Orygen, The National Centre of Excellence in Youth Mental Health, has released the world’s first comprehensive review of the current evidence compiled on the mental health and wellbeing of elite-level athletes.
As the world focusses on the 31st Olympic games in Rio de Janeiro, the published review shows that while high-quality research exists on the nature and impacts of physical injuries on elite athletes, including head injuries/concussion and limb injuries, there is comparatively little high-quality research available on the mental health and psychological wellbeing of elite-level athletes.
On the basis of current evidence, the report published in one of the world’s leading sports medicine journals, states that the majority of young elite athletes appear to experience the same risk of high-prevalence mental health disorders as young people in the general population. This group are also vulnerable to a number of extraordinary issues and stressors that may increase their risk, such as pressure to perform and public scrutiny.

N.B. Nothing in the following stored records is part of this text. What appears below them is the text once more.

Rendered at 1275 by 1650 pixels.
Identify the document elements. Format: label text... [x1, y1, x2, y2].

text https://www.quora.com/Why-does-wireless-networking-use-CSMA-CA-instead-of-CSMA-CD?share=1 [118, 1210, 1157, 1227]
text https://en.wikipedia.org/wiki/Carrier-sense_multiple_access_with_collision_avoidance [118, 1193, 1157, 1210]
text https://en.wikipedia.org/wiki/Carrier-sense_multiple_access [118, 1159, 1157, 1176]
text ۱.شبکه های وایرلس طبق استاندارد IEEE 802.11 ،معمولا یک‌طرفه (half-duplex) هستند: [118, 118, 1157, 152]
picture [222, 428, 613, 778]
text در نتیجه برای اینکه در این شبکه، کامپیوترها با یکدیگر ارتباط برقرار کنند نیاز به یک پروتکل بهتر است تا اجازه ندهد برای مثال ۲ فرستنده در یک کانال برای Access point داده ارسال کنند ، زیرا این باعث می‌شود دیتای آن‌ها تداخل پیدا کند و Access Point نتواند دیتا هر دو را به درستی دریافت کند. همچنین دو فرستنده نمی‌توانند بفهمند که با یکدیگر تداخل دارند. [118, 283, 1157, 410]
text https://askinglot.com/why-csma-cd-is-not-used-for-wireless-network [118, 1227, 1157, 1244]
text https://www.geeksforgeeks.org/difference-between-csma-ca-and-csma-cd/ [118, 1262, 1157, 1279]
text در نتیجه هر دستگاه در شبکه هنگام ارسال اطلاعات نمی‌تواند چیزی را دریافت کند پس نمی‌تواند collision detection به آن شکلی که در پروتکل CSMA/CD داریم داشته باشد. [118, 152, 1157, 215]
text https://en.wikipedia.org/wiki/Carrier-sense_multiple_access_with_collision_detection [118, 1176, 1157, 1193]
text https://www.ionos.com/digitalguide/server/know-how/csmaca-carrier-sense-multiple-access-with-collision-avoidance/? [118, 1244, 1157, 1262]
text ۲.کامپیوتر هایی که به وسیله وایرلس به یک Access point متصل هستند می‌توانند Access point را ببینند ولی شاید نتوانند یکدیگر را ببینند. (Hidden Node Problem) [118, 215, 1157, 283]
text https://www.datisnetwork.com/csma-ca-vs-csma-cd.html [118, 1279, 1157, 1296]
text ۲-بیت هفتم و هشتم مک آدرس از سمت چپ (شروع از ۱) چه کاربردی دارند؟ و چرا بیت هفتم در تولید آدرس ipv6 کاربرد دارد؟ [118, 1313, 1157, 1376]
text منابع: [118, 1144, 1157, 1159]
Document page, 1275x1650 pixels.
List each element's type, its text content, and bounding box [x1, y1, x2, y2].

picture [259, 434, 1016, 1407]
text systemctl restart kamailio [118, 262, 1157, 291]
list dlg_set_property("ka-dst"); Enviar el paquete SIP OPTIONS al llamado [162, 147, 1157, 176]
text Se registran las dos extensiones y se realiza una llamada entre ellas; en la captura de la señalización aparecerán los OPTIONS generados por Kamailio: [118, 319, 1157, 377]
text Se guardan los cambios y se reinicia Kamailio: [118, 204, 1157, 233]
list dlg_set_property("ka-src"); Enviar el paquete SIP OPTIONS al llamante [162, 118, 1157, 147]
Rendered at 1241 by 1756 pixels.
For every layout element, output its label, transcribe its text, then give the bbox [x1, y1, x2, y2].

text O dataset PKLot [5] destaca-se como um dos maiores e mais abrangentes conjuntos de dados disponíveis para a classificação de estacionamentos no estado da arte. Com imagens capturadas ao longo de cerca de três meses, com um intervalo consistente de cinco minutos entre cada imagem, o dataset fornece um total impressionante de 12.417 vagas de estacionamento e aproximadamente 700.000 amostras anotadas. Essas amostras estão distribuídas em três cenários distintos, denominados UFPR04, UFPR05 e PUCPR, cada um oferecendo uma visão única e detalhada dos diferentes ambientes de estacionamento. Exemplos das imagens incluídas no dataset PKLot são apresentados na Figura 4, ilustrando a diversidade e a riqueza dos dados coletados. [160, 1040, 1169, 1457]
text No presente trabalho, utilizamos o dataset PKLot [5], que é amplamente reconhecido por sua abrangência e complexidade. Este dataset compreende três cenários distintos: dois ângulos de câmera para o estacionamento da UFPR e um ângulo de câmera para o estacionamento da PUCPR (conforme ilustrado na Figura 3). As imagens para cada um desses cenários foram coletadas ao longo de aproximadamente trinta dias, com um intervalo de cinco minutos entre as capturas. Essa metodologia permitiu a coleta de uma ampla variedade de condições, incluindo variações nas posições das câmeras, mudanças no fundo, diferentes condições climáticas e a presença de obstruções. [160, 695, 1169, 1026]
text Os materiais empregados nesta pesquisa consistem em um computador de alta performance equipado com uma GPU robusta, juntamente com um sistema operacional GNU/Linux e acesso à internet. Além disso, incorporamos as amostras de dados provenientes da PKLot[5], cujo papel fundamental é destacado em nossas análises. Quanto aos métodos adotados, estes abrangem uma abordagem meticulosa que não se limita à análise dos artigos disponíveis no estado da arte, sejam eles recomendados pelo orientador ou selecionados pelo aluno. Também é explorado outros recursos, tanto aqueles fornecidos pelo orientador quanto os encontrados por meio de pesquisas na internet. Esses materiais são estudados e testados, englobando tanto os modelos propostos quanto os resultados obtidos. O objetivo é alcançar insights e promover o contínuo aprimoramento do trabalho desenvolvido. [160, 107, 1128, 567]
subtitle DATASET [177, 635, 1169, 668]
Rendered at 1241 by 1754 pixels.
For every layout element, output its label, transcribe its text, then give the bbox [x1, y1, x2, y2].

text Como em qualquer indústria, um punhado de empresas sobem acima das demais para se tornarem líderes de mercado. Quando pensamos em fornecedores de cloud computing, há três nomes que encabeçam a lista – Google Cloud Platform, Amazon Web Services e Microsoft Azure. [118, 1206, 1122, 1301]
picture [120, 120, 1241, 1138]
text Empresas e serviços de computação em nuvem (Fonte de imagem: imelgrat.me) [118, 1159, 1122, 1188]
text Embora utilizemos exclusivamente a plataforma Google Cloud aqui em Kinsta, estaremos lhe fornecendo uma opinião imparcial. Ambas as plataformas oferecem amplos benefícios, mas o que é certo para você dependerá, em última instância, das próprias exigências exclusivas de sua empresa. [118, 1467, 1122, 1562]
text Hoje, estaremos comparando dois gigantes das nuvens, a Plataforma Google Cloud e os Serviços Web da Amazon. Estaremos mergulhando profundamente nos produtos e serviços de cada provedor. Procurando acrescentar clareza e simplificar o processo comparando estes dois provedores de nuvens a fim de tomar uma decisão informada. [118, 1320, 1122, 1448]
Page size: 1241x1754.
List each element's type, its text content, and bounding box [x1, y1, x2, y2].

In particular, an athlete who is injured, commencing a transition to retirement or who is experiencing performance difficulty may be at a greater risk of developing mental health issues and require specific support.
Lead author of the review, Senior Research Fellow at Orygen, Dr Simon Rice says, “We often view elite athletes and Olympians as super-human and invulnerable. However the data shows that sport at the elite level doesn’t necessarily inoculate athletes against risk of mental ill-health.”
Simon Hogan, an ex-AFL player who played professional football for Geelong between 2007 -2012, has spoken publically about his experiences of living with depression and knows first-hand that being an elite AFL footballer with support structures in place, offers no protection from experiencing mental ill-health.
“As a high achieving elite athlete, I was extremely naïve in my understanding of mental ill-health. I felt pressure to reach public and personal expectations and felt vulnerable when underperforming. The challenge of reaching out for help was only heightened by the public perception of elite athletes, causing me to delay the necessary actions to improve my mental health.” he says.
Having left the game, Simon remains actively involved in promoting mental health awareness, and has worked with a number of sporting and non-sporting organisations to assist them in building support structures to effectively manage mental ill-health.
While the importance of athlete mental health is gaining increasing attention, the unique range of stressors that elite athletes experience may increase their vulnerability to mental ill-health. The review concludes that if the assessment and management of the mental health needs of elite athletes is to be on par with their physical needs, further high-quality research and intervention studies are needed. With better evidence there is an opportunity to develop specific support programs that can assist in improving the mental health of athletes throughout their careers.